A little off topic, but I have Griswold, Wagner, and Lodge Cast Iron, and another brand that is new, that I can't remember right now. The Lodge and the other new brand were both fairly grainy to begin with, but as I've used them, they've smoothed out for the seasoning oil that accumulates between the grains, and are now as smooth and stick-free as my Wagner and Griswold. The advantage of using them is that they cast with move metal, giving them more thermal mass. This is beneficial when pan frying something like a steak, or pan frying chicken in oil. The temperature is more stable once the pan is hot. The thinner Griswold is better for frying eggs, and making roux, and such things. The main problem I have with the Griswold and Wagner pans is that they are hottest where the flame touches the metal, enough so as to make me have to move things like chops, steaks, and bacon around to get them evenly cooked. My little Griswold 6 inch pan, however, is small enough that when heated by my gas burners, it gives me even temperatures across the pan, which is great for making English Muffins, or frying eggs, or any small job.

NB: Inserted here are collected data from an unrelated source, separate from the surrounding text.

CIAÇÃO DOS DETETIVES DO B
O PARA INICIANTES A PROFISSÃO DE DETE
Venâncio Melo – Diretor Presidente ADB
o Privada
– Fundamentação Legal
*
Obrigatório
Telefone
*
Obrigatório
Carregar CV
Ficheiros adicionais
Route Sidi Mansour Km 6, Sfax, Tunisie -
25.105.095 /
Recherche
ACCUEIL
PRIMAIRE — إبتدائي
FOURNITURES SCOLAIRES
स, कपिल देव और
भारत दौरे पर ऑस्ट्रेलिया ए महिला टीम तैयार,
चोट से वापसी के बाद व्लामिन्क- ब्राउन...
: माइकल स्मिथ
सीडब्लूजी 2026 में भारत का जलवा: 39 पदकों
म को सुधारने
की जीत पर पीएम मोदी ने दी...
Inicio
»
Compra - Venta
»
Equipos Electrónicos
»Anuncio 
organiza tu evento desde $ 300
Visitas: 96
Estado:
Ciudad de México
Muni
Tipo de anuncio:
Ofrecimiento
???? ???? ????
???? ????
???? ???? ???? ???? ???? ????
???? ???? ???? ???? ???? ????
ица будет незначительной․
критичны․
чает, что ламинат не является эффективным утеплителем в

Now my ten inch Grizwold makes amazing pizza crusts in a 460F' oven. The big Lodge does the same on my Webber charcoal grill. I think the Griswold would get too hot and burn the crust bottom before it was cooked through.
There are benefits to all of my CI. I don't own any junk CI pans. They are all well made, if some weigh just short of a ton.
As for warped pans, they make great campfire pans, and are good for drilling, grinding, and turning into clocks to add a rustic charm to your kitchen.